1. Apr 28, 2013

### SherlockOhms

When calculating the limit of the function f(x) = (x^2 + 3)/ sqrt(2x^4 + 5) as x→∞, is it correct to square the top and then place the resulting polynomial under a square root (i.e. sqrt(x^2 + 3)^2)? Then you can rewrite the problem as the square root of the limit as x→∞ of the resulting function.
So, you'll have:
sqrt(lim x→∞ (x^2 + 3)/ (2x^4 + 5))
Divide above and below by x^4 and solve. Thanks.

2. Apr 28, 2013

### tiny-tim

Hi DAPOS!

(try using the X2 button just above the Reply box )
(you meant (x2 + 3)2/ (2x4 + 5) )

Yes, that's fine.

3. Apr 29, 2013

### SherlockOhms

Thanks!

4. Apr 29, 2013

### dextercioby

While for that particular limit it is correct, squaring a function to find a limit of it is generally wrong.

5. Apr 29, 2013

### SherlockOhms

What would be the correct way to approach taking the limit of a radical? One that holds up for the majority of limits.

6. Apr 29, 2013

### tiny-tim

but it works if the function is always non-negative?

7. Apr 29, 2013

### SherlockOhms

It works if it isn't approaching negative infinity, right?

8. Apr 29, 2013

### pwsnafu

What's going on is $\lim_{x\to\infty} f(x)^2 = L^2 \implies \lim_{x\to\infty}f(x) = \pm L$, so you need to go back and check what the sign of f(x) is for sufficiently large x.

9. Apr 29, 2013

### Staff: Mentor

Rather than square the numerator and denominator, the way to go would be to factor the expression inside the radical.

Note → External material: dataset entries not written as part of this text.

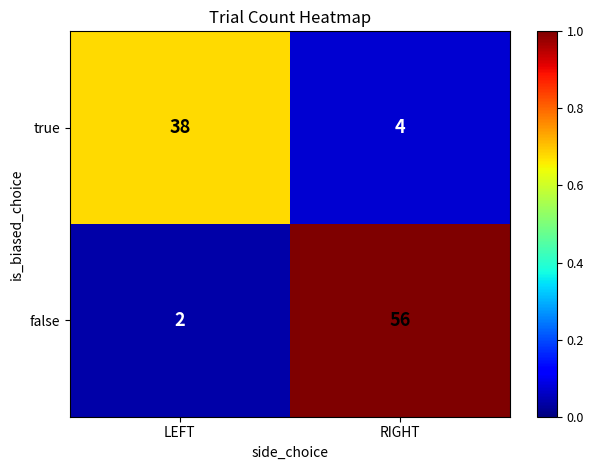

Is it true that true equals 2 at RIGHT?

False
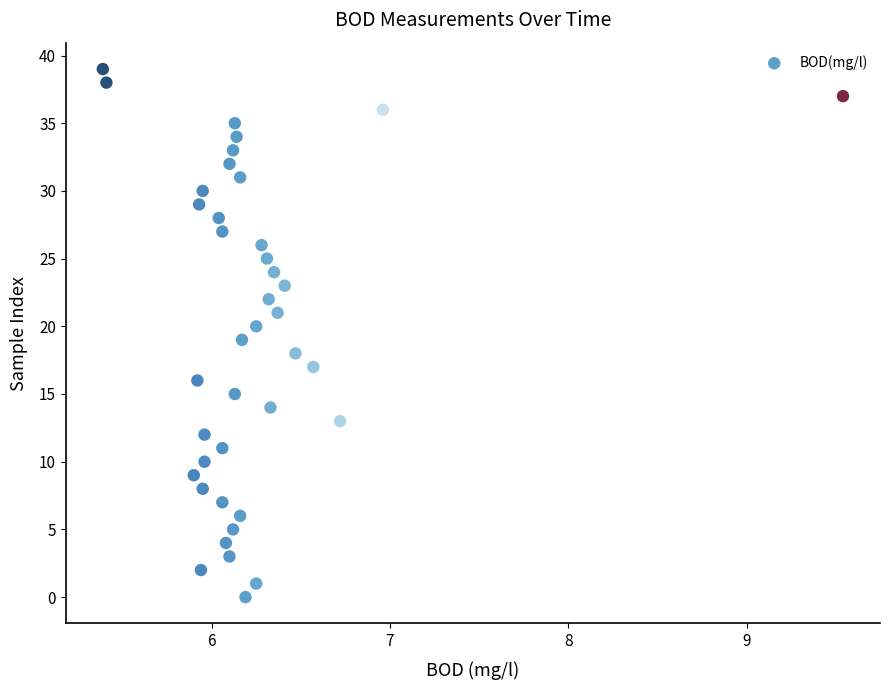

What is the range of Y values (max minus min)?

39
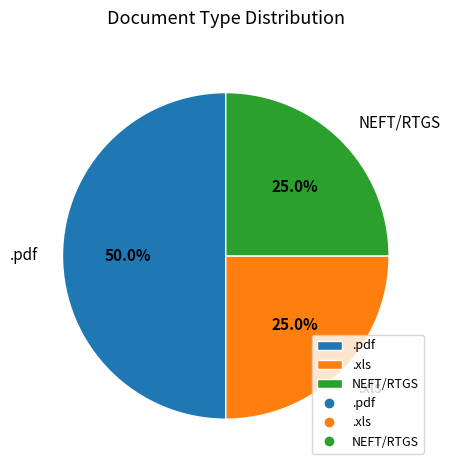

How many segments does this pie chart have?

3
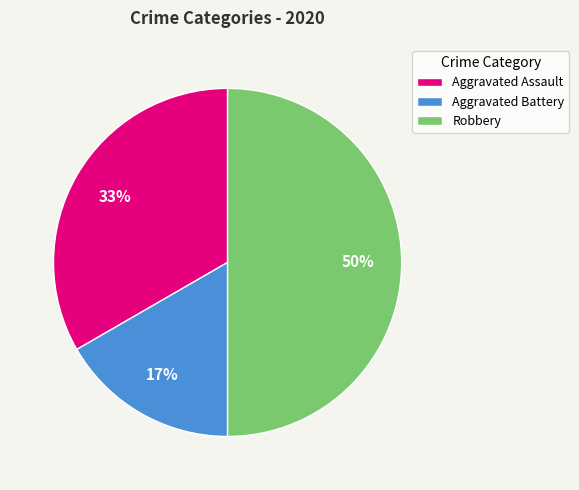

What percentage is the Robbery slice, to the nearest percent?

50%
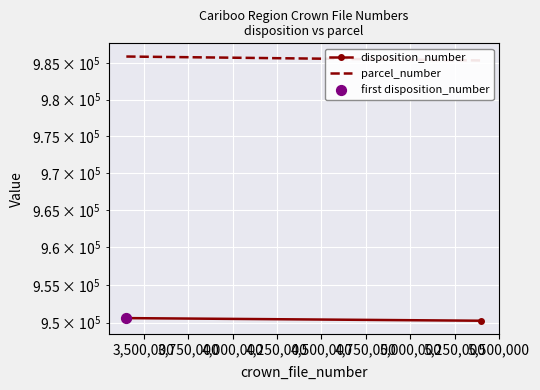

Which series has the largest total across all categories?

parcel_number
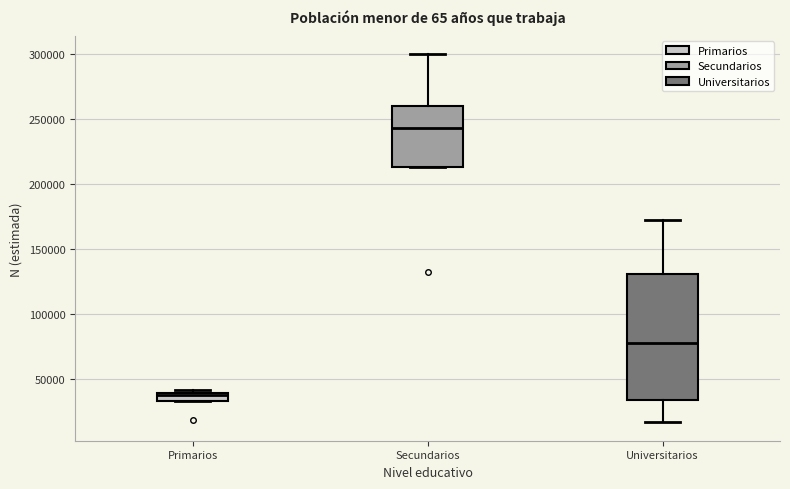

Where does the lower whisker of the box for Universitarios end on the y-axis? The values are not printed on the chart, so give them approximately, as read against the axis.

15000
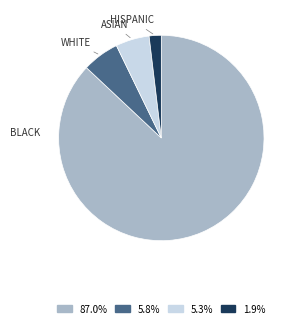

Which category accounts for the majority?

BLACK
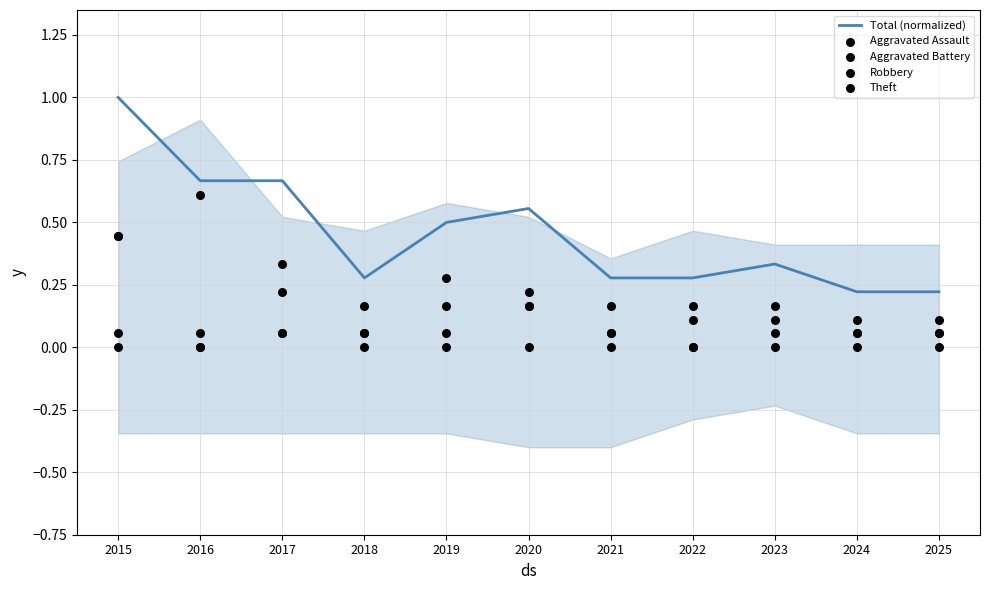

Is the value of Total (normalized) at 2023 greater than the value of Aggravated Battery at 2016?

Yes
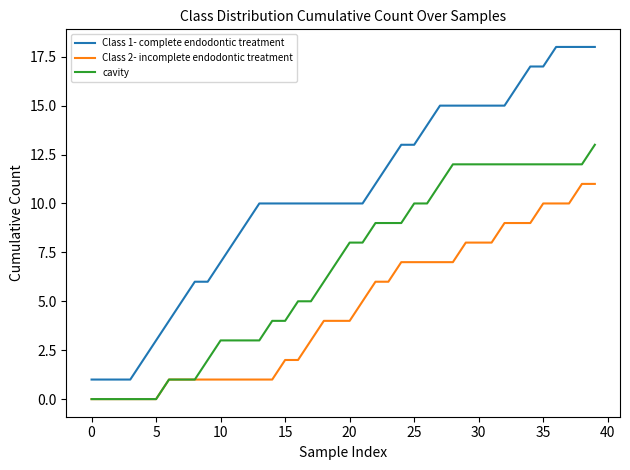

Which series has the largest total across all categories?

Class 1- complete endodontic treatment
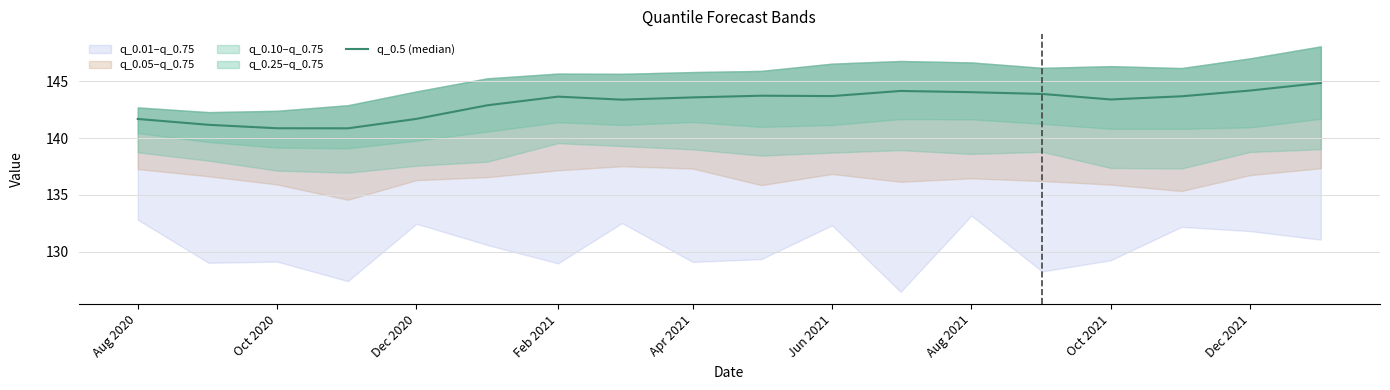

What position from the left is Jun 2021?

6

$$\frac{x^2 + 3}{\sqrt{2x^4 + 5}} = \frac{x^2(1 + 3/x^2)}{x^2\sqrt{2 + 5/x^4}}$$
$$= \frac{1 + 3/x^2}{\sqrt{2 + 5/x^4}}$$

Now take the limit as x → ∞.

10. Apr 30, 2013

### SherlockOhms

I had been taught that method but I was just curious whether the above would actually work consistently. I can see that it won't, especially with limits to - infinity. Thanks for all the help!